■ DOCUMENT SEGMENT ■
------------------------------------------------------------------------

Donald Trump's shocking victory last week signals the end of an era in many ways. But perhaps the least discussed of those, at least so far, is the end of the unquestioned dominance of data in political reporting, and maybe even in business too.

Since statistician/blogger Nate Silver correctly called nearly every state in 2008 election and literally every state in 2012, data-driven journalism and political commentary has been in the ascendance, with statistics wunderkinds like Silver being praised as the next great innovation in understanding and reporting on our world.

But this time around, Silver blew it big time. To be fair, so did most mainstream media pundits. But Silver and his ilk were supposed to be more objective. Sure traditional talking heads might get lost in their own echo chamber, but the data was touted as a way out of this kind of insider bias. And by its own standards, in this election, data-driven journalism failed spectacularly.

Time to hire a humanities grad?

The postmortems from statisticians and pollsters will be ongoing for awhile as they try to determine exactly what technical mistakes they made. That's a fascinating discussion to follow if you're a data nerd yourself, but for the average business person, the shock result this year might offer a more basic and immediate takeaway -- data is incredibly useful, but it has its limits. And given that reality, you might want to reconsider the value of humanities grads, artists, and others whose work is driven by human empathy rather than number crunching.

Julianne Schultz, a professor at Griffith Centre for Creative Arts Research, made this point on The Conversation recently:

We are living in extraordinary times, times in which we need the humanities and their ability to bring insight into the human condition, to ask and take the time to tease out the answers to critical questions, to dig into the past to help make sense of the future, to develop and test ethical frameworks for dilemmas that were once unimaginable, to explore empathy...

------------------------------------------------------------------------

■ DATA SEGMENT ■
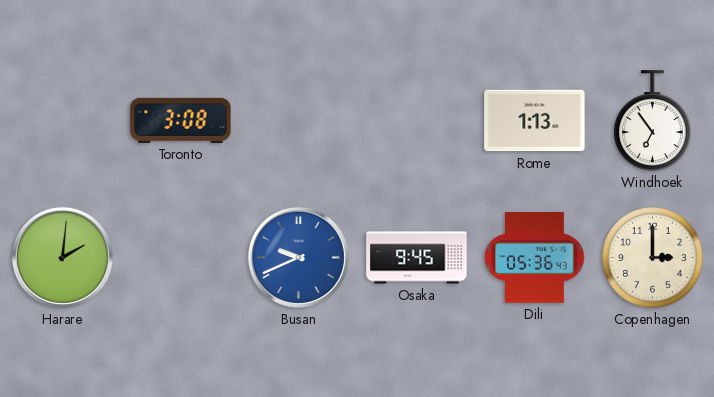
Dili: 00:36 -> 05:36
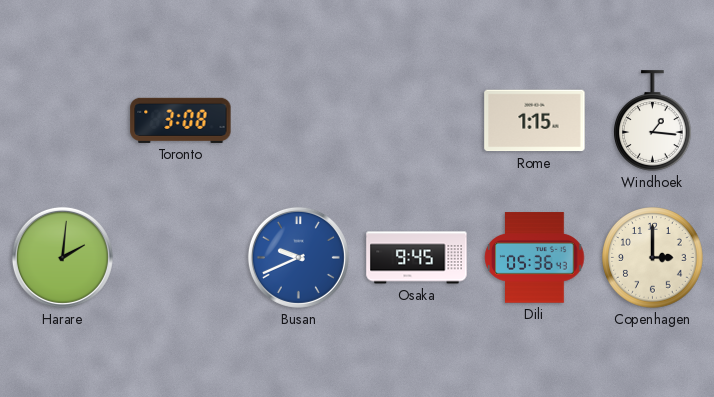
Rome: 1:13 -> 1:15
Windhoek: 6:54 -> 1:16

------------------------------------------------------------------------

In the article on data-driven political reporting, what position does Julianne Schultz hold?

■ SOLVED PROBLEM ■
She is a professor at Griffith Centre for Creative Arts Research.